Internode says NBN pricing will phase out smaller ISPs

  • Hackett cites "Valley of Death" for anyone smaller than Internode
  • NBN will bring consolidation to just a handful of players
  • Minimum 250,000 customers needed to make an ISP worthwhile

Simon Hackett, Internode’s managing director, has warned ISPs if you’re not part of the big five – being Telstra, Optus, AAPT, iiNet or Internode, then you won’t survive when the National Broadband Network (NBN) is completed.

"How many retail national service providers do you think the NBN is planning for?" Hackett asked. "The feeling of the rhetoric is that there will be hundreds of them. It's actually just five. We're the number five player in the industry. Anyone smaller than us, never gets across the valley of death."

Hackett has claimed that internet providers will need at least 250,000 customers to make it worth their while to offer plans on the new broadband network. He told the Communications Day Summit in Sydney yesterday, that if an ISP has only 10,000 customers, then it will cost the provider as much as $106 per month per customer to connect to the NBN.

He has claimed the challenges stem from, “(a) the ACCC’s decision to force NBNCo to locate its points of interconnect at great distances from its own wholesale customers and (b) The NBNCo’s decision to model its pricing structure on the ‘scarcity’ based pricing model of Telstra Wholesale, rather than upon the ‘abundance’ based pricing model that is appropriate for a new national dark fibre based network.

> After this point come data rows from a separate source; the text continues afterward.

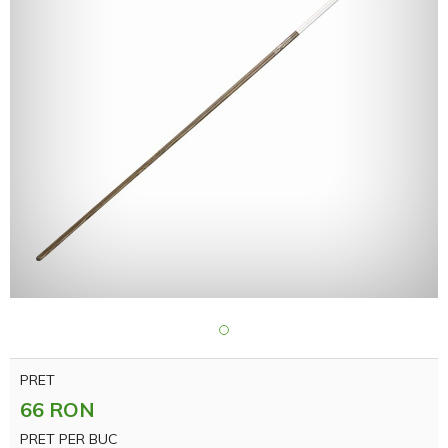
PRET
66 RON
PRET PER BUC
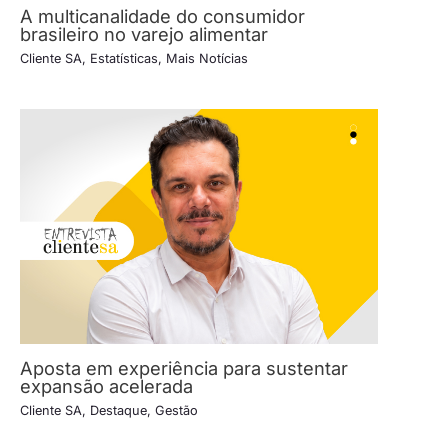
A multicanalidade do consumidor
brasileiro no varejo alimentar
Cliente SA
,
Estatísticas
,
Mais Notícias
Aposta em experiência para sustentar
expansão acelerada
Cliente SA
,
Destaque
,
Gestão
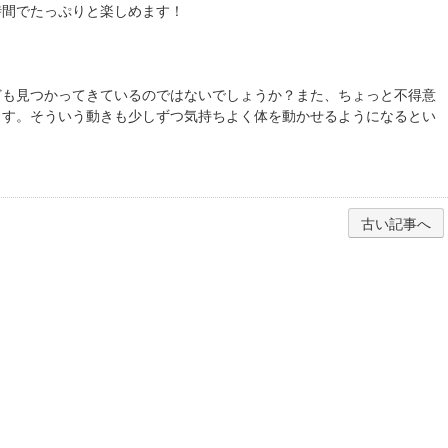
時間でたっぷりと楽しめます！
ども見つかってきているのではないでしょうか？また、ちょっと不得意
ます。そういう動きも少しずつ気持ちよく体を動かせるようになるとい
古い記事へ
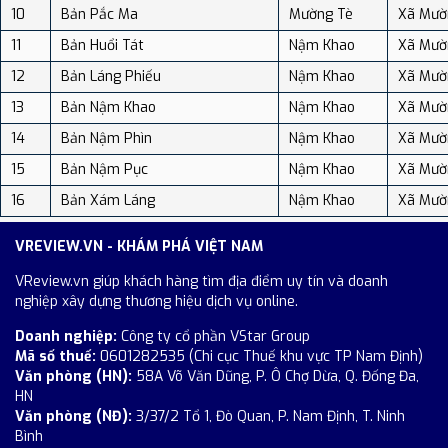
10
Bản Pắc Ma
Mường Tè
Xã Mườ
11
Bản Huổi Tát
Nậm Khao
Xã Mườ
12
Bản Láng Phiếu
Nậm Khao
Xã Mườ
13
Bản Nậm Khao
Nậm Khao
Xã Mườ
14
Bản Nậm Phìn
Nậm Khao
Xã Mườ
15
Bản Nậm Pục
Nậm Khao
Xã Mườ
16
Bản Xám Láng
Nậm Khao
Xã Mườ
VREVIEW.VN - KHÁM PHÁ VIỆT NAM
VReview.vn giúp khách hàng tìm địa điểm uy tín và doanh
nghiệp xây dựng thương hiệu dịch vụ online.
Doanh nghiệp:
Công ty cổ phần VStar Group
Mã số thuế:
0601282535 (Chi cục Thuế khu vực TP Nam Định)
Văn phòng (HN):
58A Võ Văn Dũng, P. Ô Chợ Dừa, Q. Đống Đa,
HN
Văn phòng (NĐ):
3/37/2 Tổ 1, Đò Quan, P. Nam Định, T. Ninh
Bình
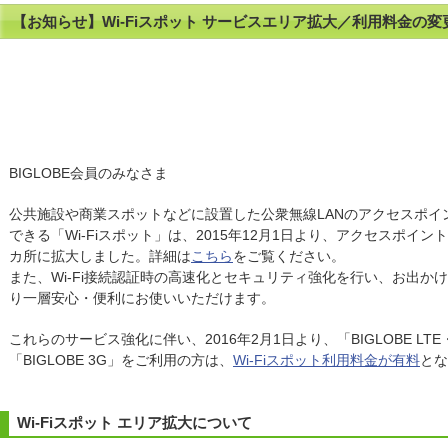
【お知らせ】Wi-Fiスポット サービスエリア拡大／利用料金の
BIGLOBE会員のみなさま
公共施設や商業スポットなどに設置した公衆無線LANのアクセスポイ
できる「Wi-Fiスポット」は、2015年12月1日より、アクセスポイント数
カ所に拡大しました。詳細は
こちら
をご覧ください。
また、Wi-Fi接続認証時の高速化とセキュリティ強化を行い、お出か
り一層安心・便利にお使いいただけます。
これらのサービス強化に伴い、2016年2月1日より、「BIGLOBE LT
「BIGLOBE 3G」をご利用の方は、
Wi-Fiスポット利用料金が有料
とな
Wi-Fiスポット エリア拡大について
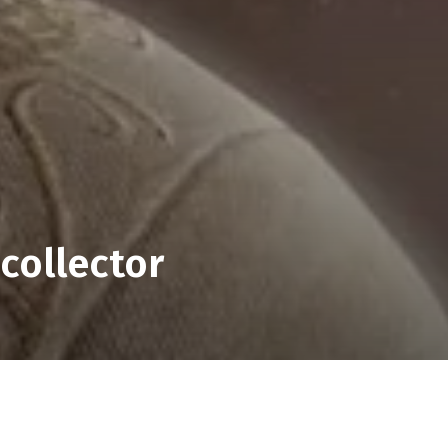
 collector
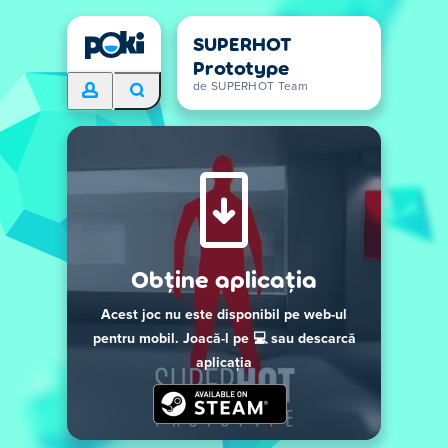
SUPERHOT
Prototype
de SUPERHOT Team
Obține aplicația
Acest joc nu este disponibil pe web-ul
pentru mobil. Joacă-l pe 💻 sau descarcă
aplicația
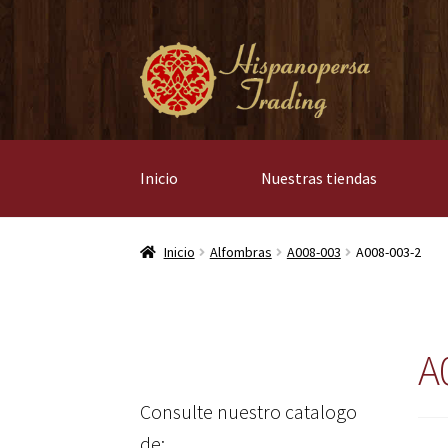
Ir
Ir
a
al
la
contenido
navegación
Inicio
Nuestras tiendas
Inicio
Alfombras
A008-003
A008-003-2
A
Consulte nuestro catalogo
de:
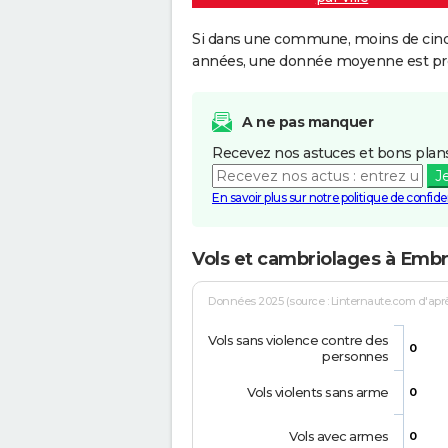
Si dans une commune, moins de cinq f
années, une donnée moyenne est pro
A ne pas manquer
Recevez nos astuces et bons plans
J
En savoir plus sur notre politique de confiden
Vols et cambriolages à Emb
Données 2025 (source : Linternaute.com d'après 
Vols sans violence contre des
0
personnes
Vols violents sans arme
0
Vols avec armes
0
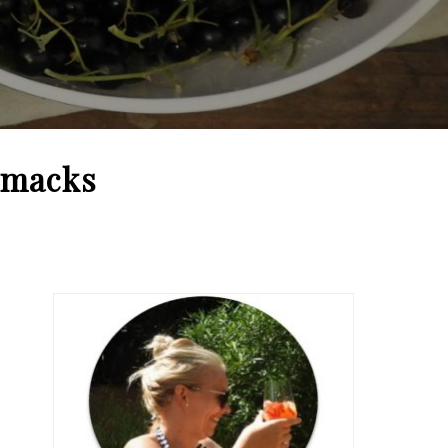
hmacks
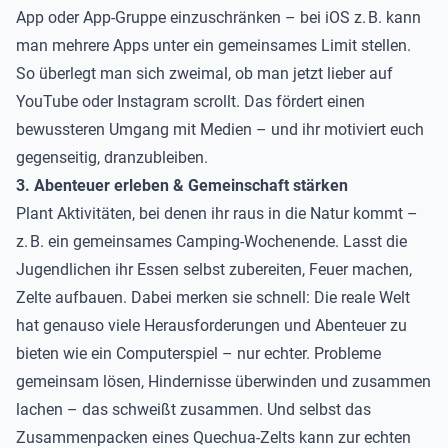
App oder App-Gruppe einzuschränken – bei iOS z. B. kann
man mehrere Apps unter ein gemeinsames Limit stellen.
So überlegt man sich zweimal, ob man jetzt lieber auf
YouTube oder Instagram scrollt. Das fördert einen
bewussteren Umgang mit Medien – und ihr motiviert euch
gegenseitig, dranzubleiben.
3. Abenteuer erleben & Gemeinschaft stärken
Plant Aktivitäten, bei denen ihr raus in die Natur kommt –
z. B. ein gemeinsames Camping-Wochenende. Lasst die
Jugendlichen ihr Essen selbst zubereiten, Feuer machen,
Zelte aufbauen. Dabei merken sie schnell: Die reale Welt
hat genauso viele Herausforderungen und Abenteuer zu
bieten wie ein Computerspiel – nur echter. Probleme
gemeinsam lösen, Hindernisse überwinden und zusammen
lachen – das schweißt zusammen. Und selbst das
Zusammenpacken eines Quechua-Zelts kann zur echten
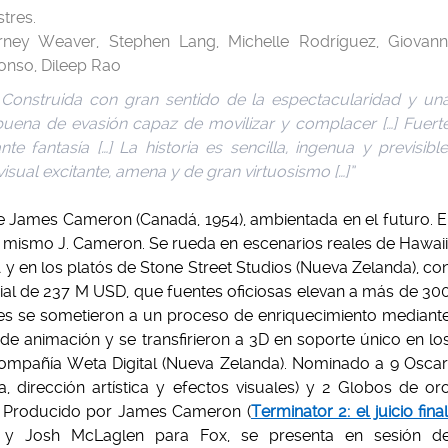
stres.
ney Weaver, Stephen Lang, Michelle Rodríguez, Giovann
lonso, Dileep Rao
vo. Construida con gran sentido de la espectacularidad y un
uena de evasión capaz de movilizar y complacer […] Fuert
e fantasía […] La historia es sencilla, ingenua y previsible
isual excitante, amena y de gran virtuosismo […]”
 James Cameron (Canadá, 1954), ambientada en el futuro. E
el mismo J. Cameron. Se rueda en escenarios reales de Hawaii
y en los platós de Stone Street Studios (Nueva Zelanda), co
ial de 237 M USD, que fuentes oficiosas elevan a más de 30
s se sometieron a un proceso de e
nriquecimiento mediant
de animación y se transfirieron a 3D en soporte único en lo
compañía Weta Digital (Nueva Zelanda). Nominado a 9 Oscar
ía, dirección artística y efectos visuales) y 2 Globos de or
r). Producido por James Cameron (
Terminator 2: el juicio fina
u y Josh McLaglen para Fox, se presenta en sesión d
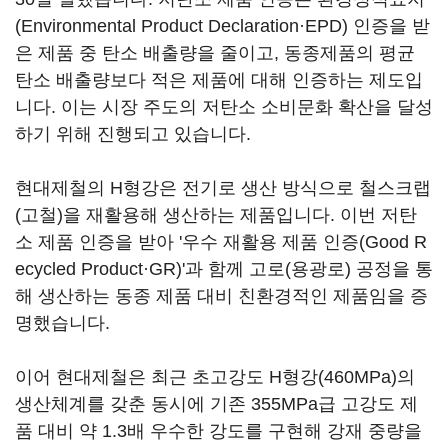
(Environmental Product Declaration·EPD) 인증을 받
은 제품 중 탄소 배출량을 줄이고, 동종제품의 평균
탄소 배출량보다 적은 제품에 대해 인증하는 제도입
니다. 이는 시장 주도의 저탄소 소비문화 확산을 달성
하기 위해 진행되고 있습니다.
현대제철의 H형강은 전기로 생산 방식으로 철스크랩
(고철)을 재활용해 생산하는 제품입니다. 이번 저탄
소 제품 인증을 받아 '우수 재활용 제품 인증(Good R
ecycled Product·GR)'과 함께 고로(용광로) 공정을 통
해 생산하는 동종 제품 대비 친환경적인 제품임을 증
명했습니다.
이어 현대제철은 최근 초고강도 H형강(460MPa)의
생산체계를 갖춘 동시에 기존 355MPa급 고강도 제
품 대비 약 1.3배 우수한 강도를 구현해 강재 중량을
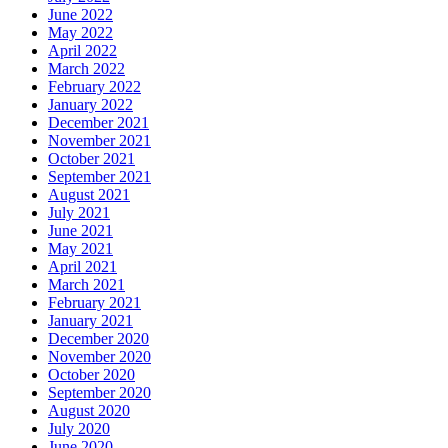
June 2022
May 2022
April 2022
March 2022
February 2022
January 2022
December 2021
November 2021
October 2021
September 2021
August 2021
July 2021
June 2021
May 2021
April 2021
March 2021
February 2021
January 2021
December 2020
November 2020
October 2020
September 2020
August 2020
July 2020
June 2020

The Internode managing director has argued the only other way for smaller ISPs to survive is to buy the networks wholesale off larger companies like Telstra or Optus. Optus managing director of wholesale and satellite divisions, Vicki Brady, has confirmed Optus is planning on offering wholesale NBN services.

"This is why Vicki Brady wants to sell wholesale services to 10,000-customer ISPs; because they're dead without it. Quite deeply," Hackett said.

Telstra CEO David Thodey also spoke at the Summit, calling on Australian telcos to work together to meet consumer expectations in the growing broadband and smartphone market.